Thursday, May 29, 2014

Honoring Marital Vows with Complete Fidelity

President Ezra Taft Benson once said, "The plaguing sin of this generation is sexual immorality. This, the Prophet Joseph said, would be the source of more temptations, more buffetings, more difficulties for the elders of Israel than any other."

I stand with the Prophet Joseph on this, I feel that immorality is becoming more and more accepted. I feel that as members of the church we are fortunate because most know our standards and help us follow them. I know that in high school I was not tested with that because everyone knew my standards and knew that I would not budge on them.



Pornography 
When people view pornography, it is likely done without feeling of love, delight, generosity, consideration, sympathy, and kindness. The end result is a state of numbness, isolation, and loneliness. - Elder Maxwell 

Instant Gratification and Instant Solutions 
Over time, consumers of pornography are conditioned to believe that they are entitled to instant sexual gratification. This runs counter to the Christlike attributes of persuasion, long suffering, gentleness, meekness, love unfeigned, and kindness. 
Some of the time when times are stressful, pornography can be a "quick fix" but it only allows temporary happiness at best. 

Steps to Repairing Marriage after Infidelity
Step #1 Rebuild Trust 
   Becoming Accountable, taking responsibility for your actions 
   Establishing Boundaries, to rebuild trust there will have to be boundaries set.
   Rebuilding the Trust Bank Account, Rebuilding trust takes time, and progress typically is made only in small steps. Trust is often like a bank account, at the beginning of the marriage the bank account is full, but if infidelity occurs the bank account is wiped out. The bank account will need to be rebuilt by making large and small deposits repeatedly over a period of time. 

Step # 2 Gain Perspective 
   The next step is for both partners to understand how the infidelity came about, exploring aspects of the marriage that made it more susceptible to infidelity. Gaining a better perspective also includes realizing that one person is not responsible for the sins of another. 

Step #3 Repentance and Forgiveness 
   Confession- We need to be humble enough to confess and want help for our sins.
   Forsaking Sin- Elder Scott says: "Decide to stop what you are doing that is wrong. Then search out everything in your life that feeds the habit, such as negative thoughts, unwholesome environments, and you companions in mischief." 
   Finding Forgiveness- "He that has committed adultery and repents with all his heart, and forsaketh it, and doeth it no more, thou shalt forgive" (D&C 42:25) President Kimball says, "In the matter of sexual sin and adultery... repentance is sufficiently all-out and total." 
   Forgiving an Unfaithful Spouse- Forgiveness is difficult because it requires letting go of the role of victim and its benefits. But while vengeance may feel satisfying in the short run, it will keep the injured spouse stuck in the past. We need to forgive them, and realize that they repented and it is remembered no more.

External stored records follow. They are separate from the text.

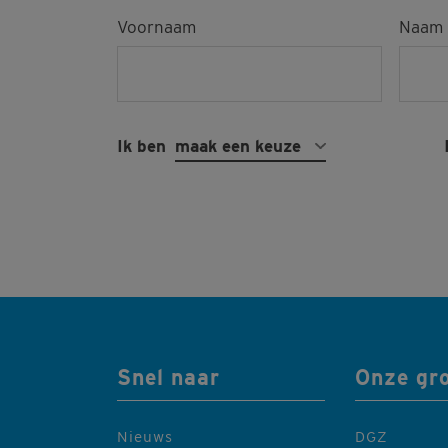
Voornaam
Naam
Ik ben
maak een keuze
Snel naar
Onze gr
Nieuws
DGZ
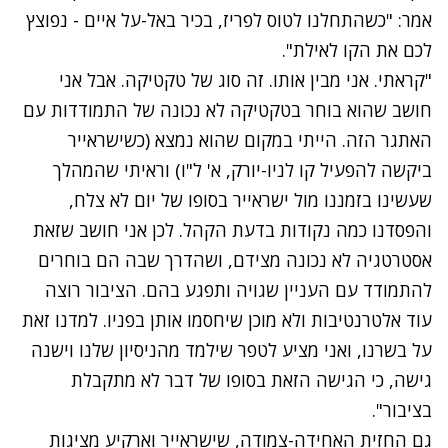
אמר: "כשהתחלנו לטוס לפריז, בכיר באל-על איים - נפוצץ
לכם את הקו לאילת".
"קראתי. אני מבין אותו. זה סוג של טקטיקה. אבל אני
חושב שהוא בוחר בטקטיקה לא נכונה של התמודדות עם
האתגר הזה. הייתי במקום שהוא נמצא (כשישראייר
ביקשה להפעיל קו לניו-יורק, א' ל"ו) וראיתי שהמהלך
שעשינו בזמננו מול ישראייר בסופו של יום לא צלח,
והפסדנו כמה נקודות בדעת הקהל. לכן אני חושב שזאת
אסטרטגיה לא נכונה מצידם, ושהדרך שבה הם בוחרים
להתמודד עם העניין שגויה ותפגע בהם. הציבור רוצה
עוד אלטרנטיבות ולא מוכן שיחסמו אותן בפניו. למדנו זאת
על בשרנו, ואני מציע לטפר שילמד מהניסיון שלנו וישנה
גישה, כי הגישה הזאת בסופו של דבר לא מתקבלת
בציבור".
גם החזית האחידה-צמודה, שישראייר וארקיע מציגות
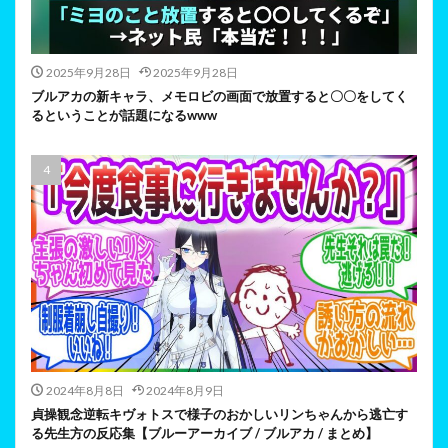
2025年9月28日
2025年9月28日
ブルアカの新キャラ、メモロビの画面で放置すると〇〇をしてく
るということが話題になるwww
2024年8月8日
2024年8月9日
貞操観念逆転キヴォトスで様子のおかしいリンちゃんから逃亡す
る先生方の反応集【ブルーアーカイブ / ブルアカ / まとめ】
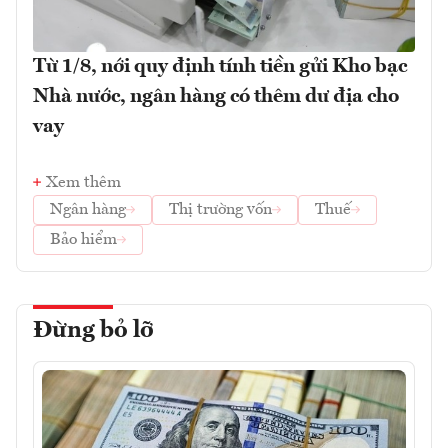
Từ 1/8, nới quy định tính tiền gửi Kho bạc
Nhà nước, ngân hàng có thêm dư địa cho
vay
Xem thêm
Ngân hàng
Thị trường vốn
Thuế
Bảo hiểm
Đừng bỏ lỡ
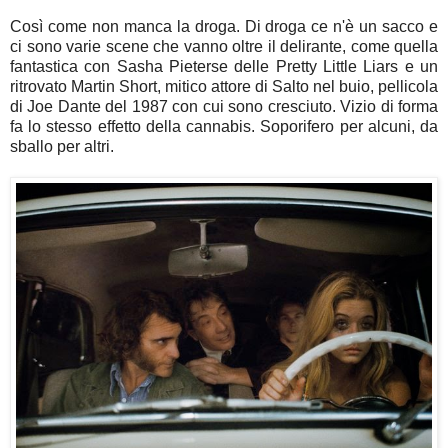
Così come non manca la droga. Di droga ce n'è un sacco e
ci sono varie scene che vanno oltre il delirante, come quella
fantastica con Sasha Pieterse delle Pretty Little Liars e un
ritrovato Martin Short, mitico attore di Salto nel buio, pellicola
di Joe Dante del 1987 con cui sono cresciuto. Vizio di forma
fa lo stesso effetto della cannabis. Soporifero per alcuni, da
sballo per altri.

Step #4 Overcoming Addiction
   When infidelity has occurred in the form of a visual affair, it is important to realize that it is not simply a bad habit, but more similar to an illness. Many times counseling by a professional may be needed. 

Step #5 Making the Choice to Stay Together 
   When a couple chooses to stay together, Snyder and colleagues emphasize that this means the choice is also being made to commit to, strengthen, and maintain the relationship. They offer these suggestions about moving on together. 
  Healing the Past, discussing hard feelings to each other in a caring way may be the most critical step for hurt feelings to be healed. 
   Strengthening the Present, instead of trying to get back to where they were, a couple should focus on making the most of where they are. They should make efforts to reduce conflict and create opportunities for intimacy and joy.
   Enriching the Future, Couples should discuss their dreams of moving forward together and what they are willing to do to make those dreams a reality. 

All of these quotes and information was taken out of the book. "Successful Marriages and Families."